DIRECTIVE
Convert the material below into a numbered list with one line per item, skipping blank lines. Omit the pictures from the output.
— start of GIVEN INFORMATION —
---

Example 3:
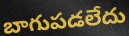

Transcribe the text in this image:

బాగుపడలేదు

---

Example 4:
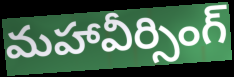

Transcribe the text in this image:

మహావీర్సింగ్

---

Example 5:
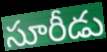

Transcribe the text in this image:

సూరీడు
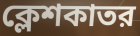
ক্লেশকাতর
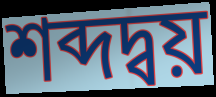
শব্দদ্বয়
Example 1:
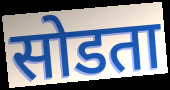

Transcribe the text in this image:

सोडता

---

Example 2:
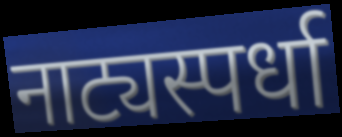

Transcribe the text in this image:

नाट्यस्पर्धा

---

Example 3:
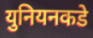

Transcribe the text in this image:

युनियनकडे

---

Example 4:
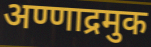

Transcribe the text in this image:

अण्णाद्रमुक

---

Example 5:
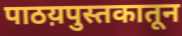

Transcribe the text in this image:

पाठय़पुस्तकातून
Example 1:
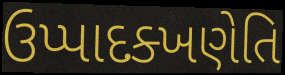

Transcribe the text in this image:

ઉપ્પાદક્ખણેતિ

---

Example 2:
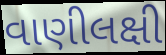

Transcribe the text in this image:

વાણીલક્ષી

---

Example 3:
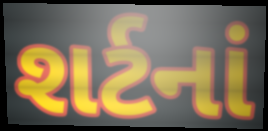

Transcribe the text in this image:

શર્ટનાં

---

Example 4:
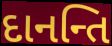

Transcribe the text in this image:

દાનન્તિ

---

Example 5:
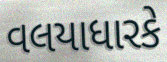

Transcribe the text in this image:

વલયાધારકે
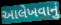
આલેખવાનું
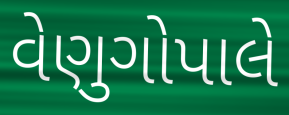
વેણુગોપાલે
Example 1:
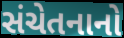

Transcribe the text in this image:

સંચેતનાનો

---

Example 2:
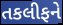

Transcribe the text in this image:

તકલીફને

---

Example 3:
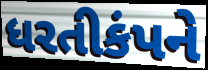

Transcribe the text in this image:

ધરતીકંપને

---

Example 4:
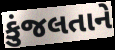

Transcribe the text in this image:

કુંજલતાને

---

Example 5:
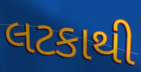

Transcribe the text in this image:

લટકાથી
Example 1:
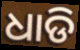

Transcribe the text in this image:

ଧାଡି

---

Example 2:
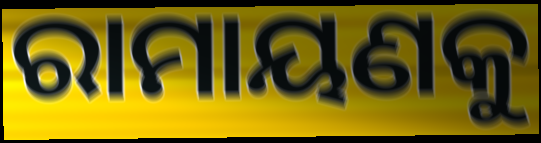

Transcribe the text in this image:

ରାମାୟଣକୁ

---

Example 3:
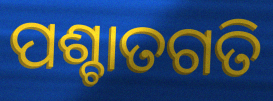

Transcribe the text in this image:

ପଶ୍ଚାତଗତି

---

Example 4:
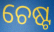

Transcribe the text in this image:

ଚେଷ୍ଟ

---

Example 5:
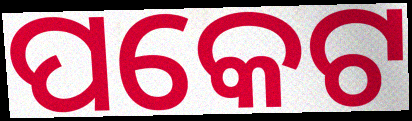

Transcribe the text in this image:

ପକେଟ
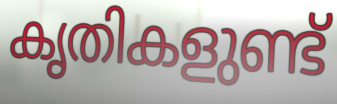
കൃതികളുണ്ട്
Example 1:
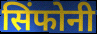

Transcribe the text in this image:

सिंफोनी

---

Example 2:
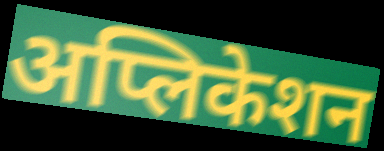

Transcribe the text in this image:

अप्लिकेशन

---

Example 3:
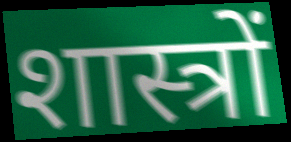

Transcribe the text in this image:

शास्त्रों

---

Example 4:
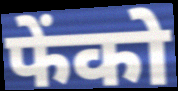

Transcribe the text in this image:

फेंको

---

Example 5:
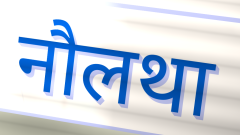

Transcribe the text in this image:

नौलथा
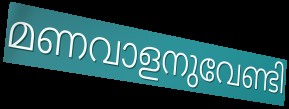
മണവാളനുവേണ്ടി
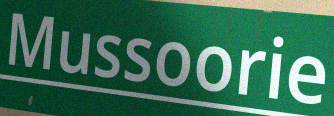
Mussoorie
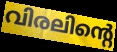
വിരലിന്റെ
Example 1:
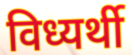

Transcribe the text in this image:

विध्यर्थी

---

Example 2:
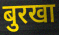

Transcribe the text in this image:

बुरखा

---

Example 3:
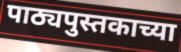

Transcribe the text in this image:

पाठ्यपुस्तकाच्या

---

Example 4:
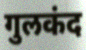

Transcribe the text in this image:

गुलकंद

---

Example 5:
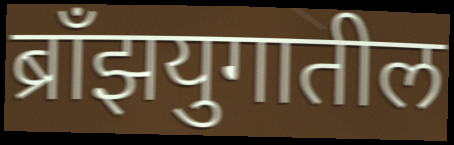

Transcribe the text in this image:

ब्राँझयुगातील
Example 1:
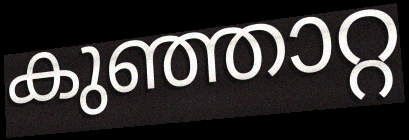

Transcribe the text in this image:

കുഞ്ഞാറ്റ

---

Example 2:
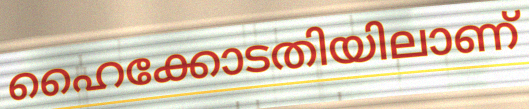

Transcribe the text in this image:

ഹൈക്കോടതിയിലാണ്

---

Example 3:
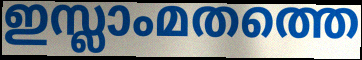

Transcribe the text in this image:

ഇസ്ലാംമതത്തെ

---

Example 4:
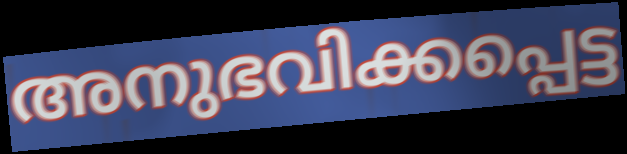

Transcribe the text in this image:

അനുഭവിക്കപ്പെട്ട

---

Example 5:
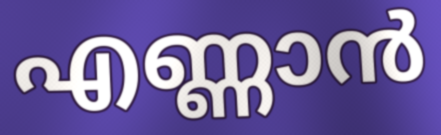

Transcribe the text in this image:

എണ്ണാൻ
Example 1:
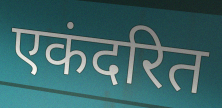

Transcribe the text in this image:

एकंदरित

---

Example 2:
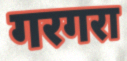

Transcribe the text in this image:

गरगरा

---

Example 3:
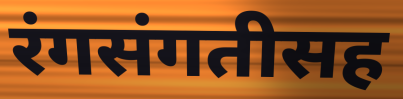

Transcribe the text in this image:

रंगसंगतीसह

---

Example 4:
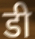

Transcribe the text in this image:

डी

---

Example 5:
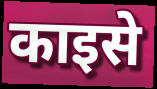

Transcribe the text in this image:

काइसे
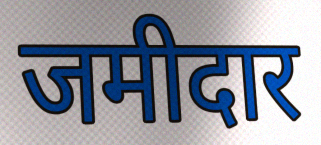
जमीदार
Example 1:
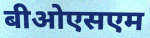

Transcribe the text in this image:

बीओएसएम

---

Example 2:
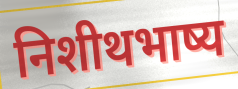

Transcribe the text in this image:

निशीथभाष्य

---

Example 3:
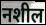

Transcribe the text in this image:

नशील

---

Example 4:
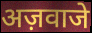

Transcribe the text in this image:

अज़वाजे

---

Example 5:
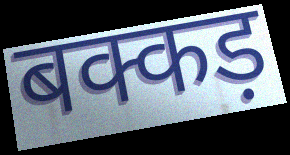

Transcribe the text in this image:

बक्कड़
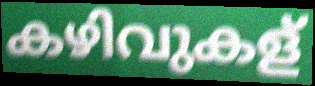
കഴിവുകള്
— end of GIVEN INFORMATION —
WORKED SOLUTION
1. ---
2. Example 3:
3. Transcribe the text in this image:
4. బాగుపడలేదు
5. ---
6. Example 4:
7. Transcribe the text in this image:
8. మహావీర్సింగ్
9. ---
10. Example 5:
11. Transcribe the text in this image:
12. సూరీడు
13. ক্লেশকাতর
14. শব্দদ্বয়
15. Example 1:
16. Transcribe the text in this image:
17. सोडता
18. ---
19. Example 2:
20. Transcribe the text in this image:
21. नाट्यस्पर्धा
22. ---
23. Example 3:
24. Transcribe the text in this image:
25. युनियनकडे
26. ---
27. Example 4:
28. Transcribe the text in this image:
29. अण्णाद्रमुक
30. ---
31. Example 5:
32. Transcribe the text in this image:
33. पाठय़पुस्तकातून
34. Example 1:
35. Transcribe the text in this image:
36. ઉપ્પાદક્ખણેતિ
37. ---
38. Example 2:
39. Transcribe the text in this image:
40. વાણીલક્ષી
41. ---
42. Example 3:
43. Transcribe the text in this image:
44. શર્ટનાં
45. ---
46. Example 4:
47. Transcribe the text in this image:
48. દાનન્તિ
49. ---
50. Example 5:
51. Transcribe the text in this image:
52. વલયાધારકે
53. આલેખવાનું
54. વેણુગોપાલે
55. Example 1:
56. Transcribe the text in this image:
57. સંચેતનાનો
58. ---
59. Example 2:
60. Transcribe the text in this image:
61. તકલીફને
62. ---
63. Example 3:
64. Transcribe the text in this image:
65. ધરતીકંપને
66. ---
67. Example 4:
68. Transcribe the text in this image:
69. કુંજલતાને
70. ---
71. Example 5:
72. Transcribe the text in this image:
73. લટકાથી
74. Example 1:
75. Transcribe the text in this image:
76. ଧାଡି
77. ---
78. Example 2:
79. Transcribe the text in this image:
80. ରାମାୟଣକୁ
81. ---
82. Example 3:
83. Transcribe the text in this image:
84. ପଶ୍ଚାତଗତି
85. ---
86. Example 4:
87. Transcribe the text in this image:
88. ଚେଷ୍ଟ
89. ---
90. Example 5:
91. Transcribe the text in this image:
92. ପକେଟ
93. കൃതികളുണ്ട്
94. Example 1:
95. Transcribe the text in this image:
96. सिंफोनी
97. ---
98. Example 2:
99. Transcribe the text in this image:
100. अप्लिकेशन
101. ---
102. Example 3:
103. Transcribe the text in this image:
104. शास्त्रों
105. ---
106. Example 4:
107. Transcribe the text in this image:
108. फेंको
109. ---
110. Example 5:
111. Transcribe the text in this image:
112. नौलथा
113. മണവാളനുവേണ്ടി
114. Mussoorie
115. വിരലിന്റെ
116. Example 1:
117. Transcribe the text in this image:
118. विध्यर्थी
119. ---
120. Example 2:
121. Transcribe the text in this image:
122. बुरखा
123. ---
124. Example 3:
125. Transcribe the text in this image:
126. पाठ्यपुस्तकाच्या
127. ---
128. Example 4:
129. Transcribe the text in this image:
130. गुलकंद
131. ---
132. Example 5:
133. Transcribe the text in this image:
134. ब्राँझयुगातील
135. Example 1:
136. Transcribe the text in this image:
137. കുഞ്ഞാറ്റ
138. ---
139. Example 2:
140. Transcribe the text in this image:
141. ഹൈക്കോടതിയിലാണ്
142. ---
143. Example 3:
144. Transcribe the text in this image:
145. ഇസ്ലാംമതത്തെ
146. ---
147. Example 4:
148. Transcribe the text in this image:
149. അനുഭവിക്കപ്പെട്ട
150. ---
151. Example 5:
152. Transcribe the text in this image:
153. എണ്ണാൻ
154. Example 1:
155. Transcribe the text in this image:
156. एकंदरित
157. ---
158. Example 2:
159. Transcribe the text in this image:
160. गरगरा
161. ---
162. Example 3:
163. Transcribe the text in this image:
164. रंगसंगतीसह
165. ---
166. Example 4:
167. Transcribe the text in this image:
168. डी
169. ---
170. Example 5:
171. Transcribe the text in this image:
172. काइसे
173. जमीदार
174. Example 1:
175. Transcribe the text in this image:
176. बीओएसएम
177. ---
178. Example 2:
179. Transcribe the text in this image:
180. निशीथभाष्य
181. ---
182. Example 3:
183. Transcribe the text in this image:
184. नशील
185. ---
186. Example 4:
187. Transcribe the text in this image:
188. अज़वाजे
189. ---
190. Example 5:
191. Transcribe the text in this image:
192. बक्कड़
193. കഴിവുകള്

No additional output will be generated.